The APT is being developed as a high performance train capable of running at up to 155 mph on existing track. The capital cost will therefore be mainly that of the train, and no expensive modifications are necessary to the fixed installations of the railway system. The average speed between city centres will be lifted to the 100 mph range.
The APT embodies lightweight construction and refined aerodynamic shape. The important technical feature is, however, a unique suspension system which has been designed to enable the train to negotiate curves in complete safety and with no discomfort to the passengers at speeds up to 50% faster than those of conventional trains.

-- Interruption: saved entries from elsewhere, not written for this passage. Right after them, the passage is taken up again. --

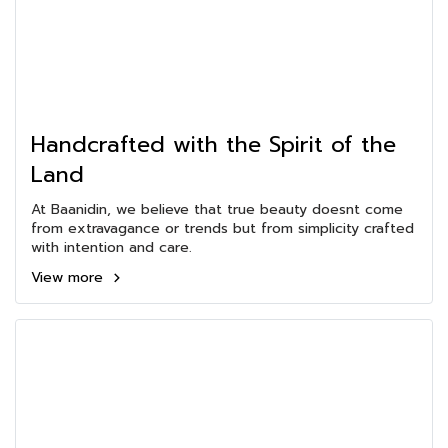
Handcrafted with the Spirit of the
Land
At Baanidin, we believe that true beauty doesnt come
from extravagance or trends but from simplicity crafted
with intention and care.
View more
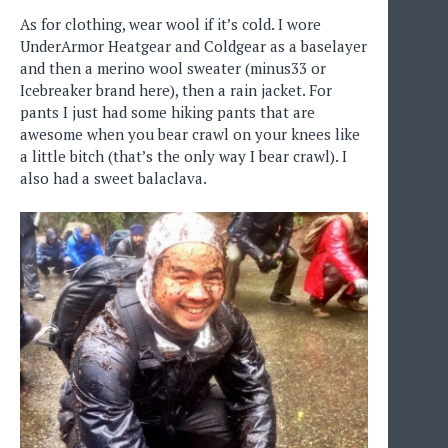
As for clothing, wear wool if it’s cold. I wore
UnderArmor Heatgear and Coldgear as a baselayer
and then a merino wool sweater (minus33 or
Icebreaker brand here), then a rain jacket. For
pants I just had some hiking pants that are
awesome when you bear crawl on your knees like
a little bitch (that’s the only way I bear crawl). I
also had a sweet balaclava.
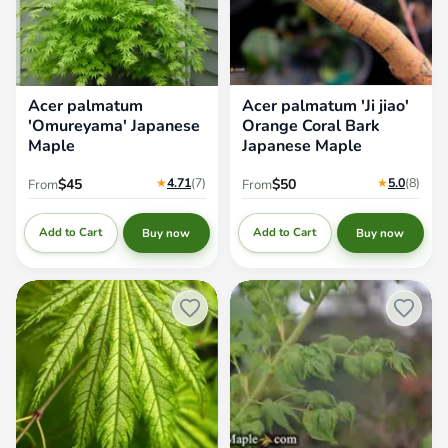
Acer palmatum
Acer palmatum 'Ji jiao'
'Omureyama' Japanese
Orange Coral Bark
Maple
Japanese Maple
★
4.71
(7
)
★
5.0
(8
)
$45
$50
From
From
Add to Cart
Add to Cart
Buy now
Buy now
Acer palmatum 'Tiger Rose'
Acer palmatum 'Japanese
Japanese Maple
Lanterns' Japanese Maple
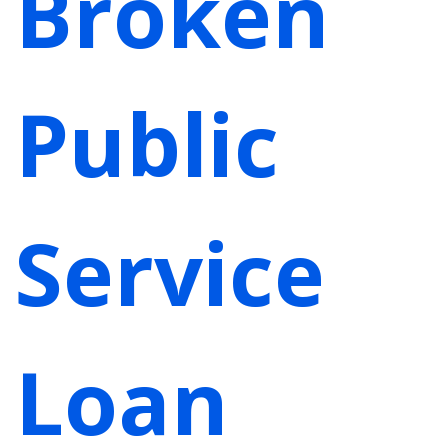
Broken
Public
Service
Loan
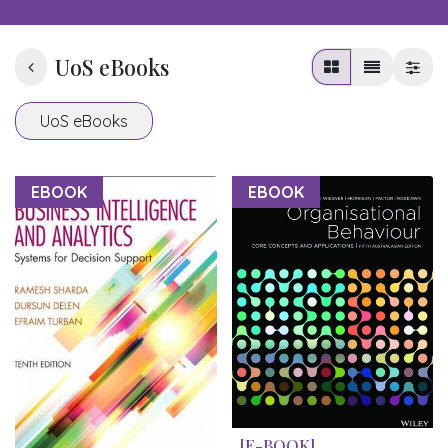
UoS eBooks
UoS eBooks
EBOOK
EBOOK
[E-BOOK]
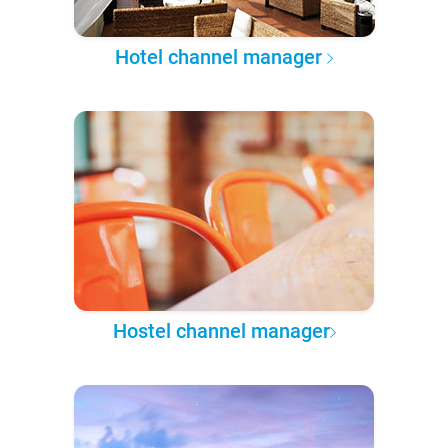
Hotel channel manager
Hostel channel manager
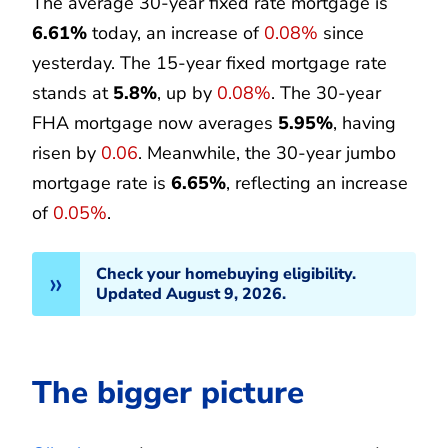
The average 30-year fixed rate mortgage is
6.61%
today, an increase of
0.08%
since
yesterday. The 15-year fixed mortgage rate
stands at
5.8%
, up by
0.08%
. The 30-year
FHA mortgage now averages
5.95%
, having
risen by
0.06
. Meanwhile, the 30-year jumbo
mortgage rate is
6.65%
, reflecting an increase
of
0.05%
.
Check your homebuying eligibility.
Updated August 9, 2026.
The bigger picture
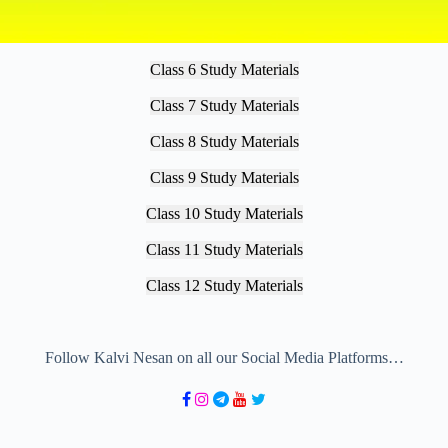
Class 6 Study Materials
Class 7 Study Materials
Class 8 Study Materials
Class 9 Study Materials
Class 10 Study Materials
Class 11 Study Materials
Class 12 Study Materials
Follow Kalvi Nesan on all our Social Media Platforms…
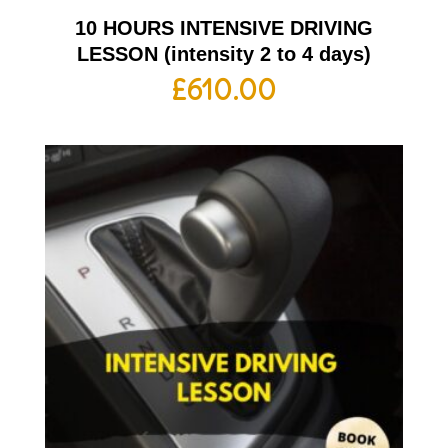
10 HOURS INTENSIVE DRIVING
LESSON (intensity 2 to 4 days)
£
610.00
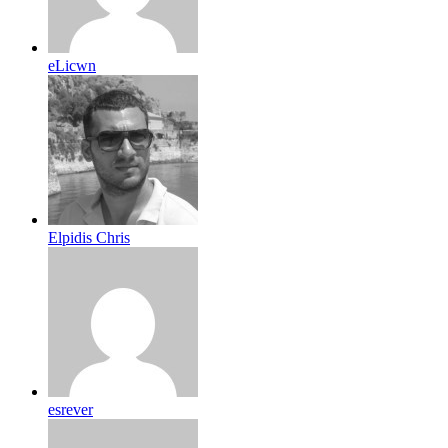
eLicwn
Elpidis Chris
esrever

The essence of the APT concept is that a substantial improvement in performance can be obtained immediately with the employment of new vehicles, without doing anything to the track. When track and signalling are improved it will be possible to gain still further improvement in performance without doing anything to the vehicles. This seems to British Rail to be the right approach, both technically and economically.
An experimental APT powered by gas turbines is already testing the systems which will go into the prototype electric version. This will go into service in the late 70s, beginning on the West Coast main line between London and Glasgow.
British Rail knows that the market for such a product is a substantial one, and is confident that the launching of the APT will ensure a continuing commercial success for the rail passenger business and a continuing travel improvement for the customer.
The forerunners of the two fleets of trains designed to boost British Rail's Inter-City traffic.
On the left the prototype of the 125 mile/h (200 km/h) diesel powered High Speed Train. On the right the experimental 155 mile/h (250 km/h) Advanced Passenger Train.